◆ **Exercise directions**
Look for the line that has "outcomes, which are" in the material below; please repeat it and every line after it, exactly, up to and including the line that has "where $m \ne", and nothing else.
Given information Block Start
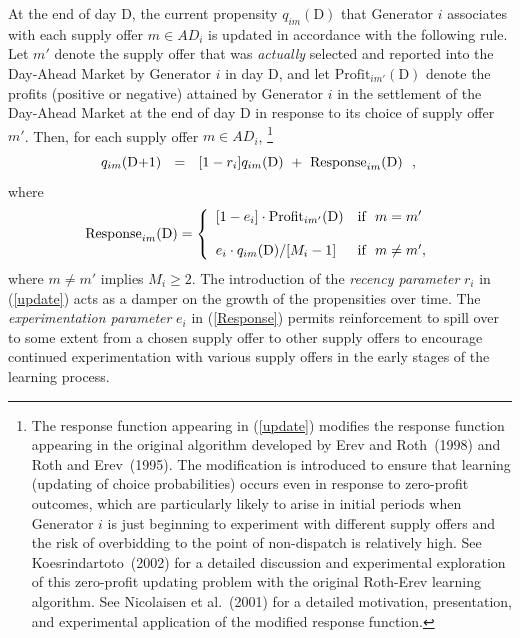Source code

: \documentclass[12pt]{article}
\begin{document}
    At the end of day D, the current propensity $q_{im}(\mbox{D})$
that Generator $i$ associates with each supply offer $m \in AD_i$ is updated
in accordance with the following rule.  Let $m'$ denote the supply offer that
was {\it actually\/} selected and reported into the Day-Ahead Market by Generator $i$ 
in day D, and let $\mbox{Profit}_{im'}(\mbox{D})$ denote the profits (positive or negative) attained
by Generator $i$ in the settlement of the Day-Ahead Market at the end of day D 
in response to its choice of supply offer $m'$.  Then, for each supply offer $m \in AD_i$,%
       \footnote{The response function appearing in (\ref{update}) modifies 
the response function appearing in the
original algorithm developed by Erev and Roth~(1998) and Roth and
Erev~(1995). The modification is introduced to ensure that learning
(updating of choice probabilities) occurs even in response to zero-profit
outcomes, which are particularly likely to arise in initial periods when
Generator $i$ is just beginning to experiment with different supply offers
and the risk of overbidding to the point of non-dispatch is relatively high. See Koesrindartoto~(2002)
for a detailed discussion and experimental exploration of this zero-profit
updating problem with the original Roth-Erev learning algorithm.  See
Nicolaisen et al.~(2001) for a detailed motivation, presentation, and
experimental application of the modified response function.}
               \begin{equation}
q_{im}(\mbox{D+1}) ~~ = ~~[1-r_{i}] q_{im}(\mbox{D}) ~+~
             \mbox{Response}_{im}(\mbox{D}) ~~, \label{update}\\
                \end{equation}
where
                 \begin{equation}
         \mbox{Response}_{im}(\mbox{D}) = \left\{ \begin{array}{ll} \label{Response}
  [1 - e_{i} ]\cdot \mbox{Profit}_{im'}(\mbox{D})  &  \mbox{if}~~m = m' \\
        \/        &           \\
  e_{i}\cdot q_{im}(\mbox{D})/[M_i - 1]     & \mbox{if} ~~ m \ne m',
                   \end{array} \right.
                     \end{equation}
where $m \ne m'$ implies $M_i \ge 2$.  The introduction of the {\it recency parameter\/} $r_{i} $ in
(\ref{update}) acts as a damper on the growth of the propensities
over time. The {\it experimentation parameter\/} $e_{i} $ in
(\ref{Response}) permits reinforcement to spill over to some extent
from a chosen supply offer to other supply offers to encourage
continued experimentation with various supply offers in the early
stages of the learning process.
\end{document}
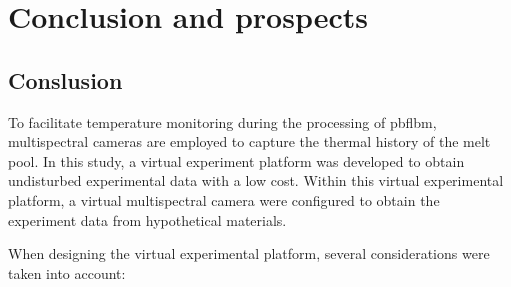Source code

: \chapter{Conclusion and prospects}
\section*{Conslusion}
To facilitate temperature monitoring during the processing of \gls{pbflbm}, multispectral cameras are 
employed to capture the thermal history of the melt pool. In this study, a virtual experiment 
platform was developed to obtain undisturbed experimental data with a low cost. Within this virtual experimental 
platform, a virtual multispectral camera were configured to obtain the experiment data from hypothetical materials.

When designing the virtual experimental platform, several considerations were taken into account:

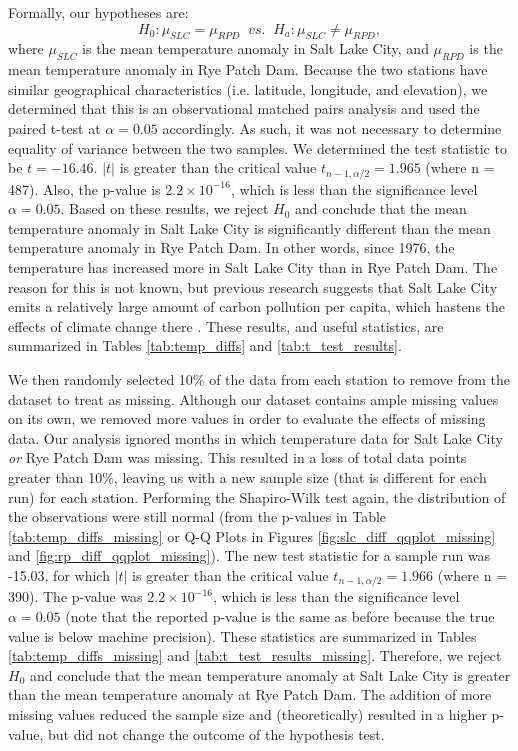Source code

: Formally, our hypotheses are: $$H_{0}: \mu_{SLC} = \mu_{RPD} \;\; vs. \;\; H_{a}: \mu_{SLC} \neq \mu_{RPD},$$ where $\mu_{SLC}$ is the mean temperature anomaly in Salt Lake City, and $\mu_{RPD}$ is the mean temperature anomaly in Rye Patch Dam. Because the two stations have similar geographical characteristics (i.e. latitude, longitude, and elevation), we determined that this is an observational matched pairs analysis and used the paired t-test at $\alpha = 0.05$ accordingly. As such, it was not necessary to determine equality of variance between the two samples. We determined the test statistic to be $t = -16.46$. $|t|$ is greater than the critical value $t_{n-1,\alpha/2} = 1.965$ (where n = 487). Also, the p-value is $2.2 \times 10^{-16}$, which is less than the significance level $\alpha = 0.05$. Based on these results, we reject $H_{0}$ and conclude that the mean temperature anomaly in Salt Lake City is significantly different than the mean temperature anomaly in Rye Patch Dam. In other words, since 1976, the temperature has increased more in Salt Lake City than in Rye Patch Dam. The reason for this is not known, but previous research suggests that Salt Lake City emits a relatively large amount of carbon pollution per capita, which hastens the effects of climate change there \cite{obama_report}. These results, and useful statistics, are summarized in Tables \ref{tab:temp_diffs} and \ref{tab:t_test_results}.

We then randomly selected 10\% of the data from each station to remove from the dataset to treat as missing. Although our dataset contains ample missing values on its own, we removed more values in order to evaluate the effects of missing data. Our analysis ignored months in which temperature data for Salt Lake City \textit{or} Rye Patch Dam was missing. This resulted in a loss of total data points greater than 10\%, leaving us with a new sample size (that is different for each run) for each station. Performing the Shapiro-Wilk test again, the distribution of the observations were still normal (from the p-values in Table \ref{tab:temp_diffs_missing} or Q-Q Plots in Figures \ref{fig:slc_diff_qqplot_missing} and \ref{fig:rp_diff_qqplot_missing}). The new test statistic for a sample run was -15.03, for which $|t|$ is greater than the critical value $t_{n-1,\alpha/2} = 1.966$ (where n = 390). The p-value was $2.2 \times 10^{-16}$, which is less than the significance level $\alpha = 0.05$ (note that the reported p-value is the same as before because the true value is below machine precision). These statistics are summarized in Tables \ref{tab:temp_diffs_missing} and \ref{tab:t_test_results_missing}. Therefore, we reject $H_{0}$ and conclude that the mean temperature anomaly at Salt Lake City is greater than the mean temperature anomaly at Rye Patch Dam. The addition of more missing values reduced the sample size and (theoretically) resulted in a higher p-value, but did not change the outcome of the hypothesis test.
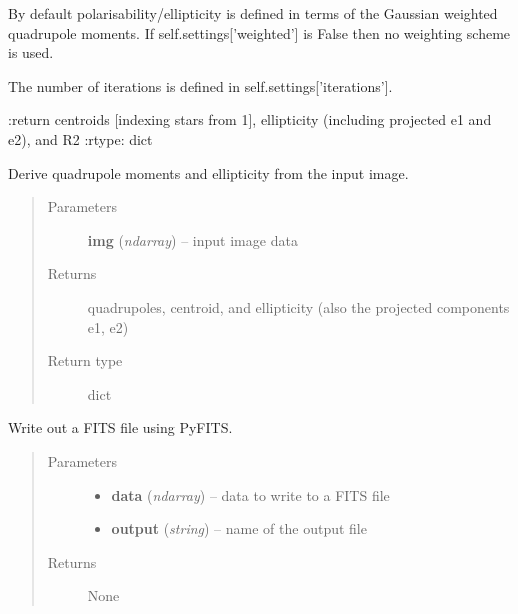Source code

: \documentclass[a4paper,11pt,english]{sphinxmanual}
\begin{document}
\begin{fulllineitems}
\begin{fulllineitems}
By default polarisability/ellipticity is defined in terms of the Gaussian weighted quadrupole moments.
If self.settings{[}'weighted'{]} is False then no weighting scheme is used.

The number of iterations is defined in self.settings{[}'iterations'{]}.

:return centroids {[}indexing stars from 1{]}, ellipticity (including projected e1 and e2), and R2
:rtype: dict

\end{fulllineitems}


\begin{fulllineitems}
\label{analysis:analysis.shape.shapeMeasurement.quadrupoles}
Derive quadrupole moments and ellipticity from the input image.
\begin{quote}\begin{description}
\item[{Parameters}] \leavevmode
\textbf{img} (\emph{ndarray}) -- input image data

\item[{Returns}] \leavevmode
quadrupoles, centroid, and ellipticity (also the projected components e1, e2)

\item[{Return type}] \leavevmode
dict

\end{description}\end{quote}

\end{fulllineitems}


\begin{fulllineitems}
\label{analysis:analysis.shape.shapeMeasurement.writeFITS}
Write out a FITS file using PyFITS.
\begin{quote}\begin{description}
\item[{Parameters}] \leavevmode\begin{itemize}
\item {} 
\textbf{data} (\emph{ndarray}) -- data to write to a FITS file

\item {} 
\textbf{output} (\emph{string}) -- name of the output file

\end{itemize}

\item[{Returns}] \leavevmode
None

\end{description}\end{quote}

\end{fulllineitems}


\end{fulllineitems}
\end{document}
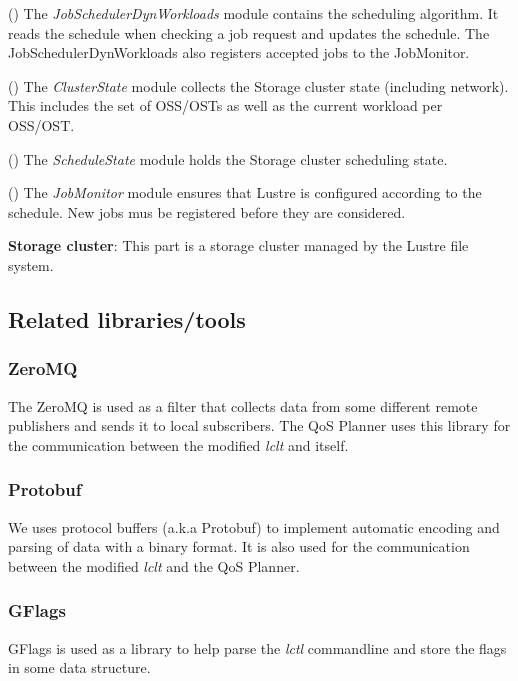 \documentclass[10pt]{article}
\begin{document}
(\textbf{{}}) The \emph{JobSchedulerDynWorkloads} module contains the scheduling algorithm. It reads the schedule when checking a job request and updates the schedule. The JobSchedulerDynWorkloads also registers accepted jobs to the JobMonitor.

(\textbf{{}}) The \emph{ClusterState} module collects the Storage cluster state (including network). This includes the set of OSS/OSTs as well as the current workload per OSS/OST.

(\textbf{{}}) The \emph{ScheduleState} module holds the Storage cluster scheduling state.

(\textbf{{}}) The \emph{JobMonitor} module ensures that Lustre is configured according to the schedule. New jobs mus be registered before they are considered.

\textbf{Storage cluster}: This part is a storage cluster managed by the Lustre file system.

%
\subsection{Related libraries/tools}
%
\subsubsection{ZeroMQ}
%
The ZeroMQ is used as a filter that collects data from some different remote publishers and sends it to local subscribers. The QoS Planner uses this library for the communication between the modified \emph{lclt} and itself.

\subsubsection{Protobuf}
We uses protocol buffers (a.k.a Protobuf) to implement automatic encoding and parsing of data with a binary format. It is also used for the communication between the modified \emph{lclt} and the QoS Planner.

\subsubsection{GFlags}
GFlags is used as a library to help parse the \emph{lctl} commandline and store the flags in some data structure.
\end{document}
Given information Block End
◆ **Written response**
outcomes, which are particularly likely to arise in initial periods when
Generator $i$ is just beginning to experiment with different supply offers
and the risk of overbidding to the point of non-dispatch is relatively high. See Koesrindartoto~(2002)
for a detailed discussion and experimental exploration of this zero-profit
updating problem with the original Roth-Erev learning algorithm.  See
Nicolaisen et al.~(2001) for a detailed motivation, presentation, and
experimental application of the modified response function.}
               \begin{equation}
q_{im}(\mbox{D+1}) ~~ = ~~[1-r_{i}] q_{im}(\mbox{D}) ~+~
             \mbox{Response}_{im}(\mbox{D}) ~~, \label{update}\\
                \end{equation}
where
                 \begin{equation}
         \mbox{Response}_{im}(\mbox{D}) = \left\{ \begin{array}{ll} \label{Response}
  [1 - e_{i} ]\cdot \mbox{Profit}_{im'}(\mbox{D})  &  \mbox{if}~~m = m' \\
        \/        &           \\
  e_{i}\cdot q_{im}(\mbox{D})/[M_i - 1]     & \mbox{if} ~~ m \ne m',
                   \end{array} \right.
                     \end{equation}
where $m \ne m'$ implies $M_i \ge 2$.  The introduction of the {\it recency parameter\/} $r_{i} $ in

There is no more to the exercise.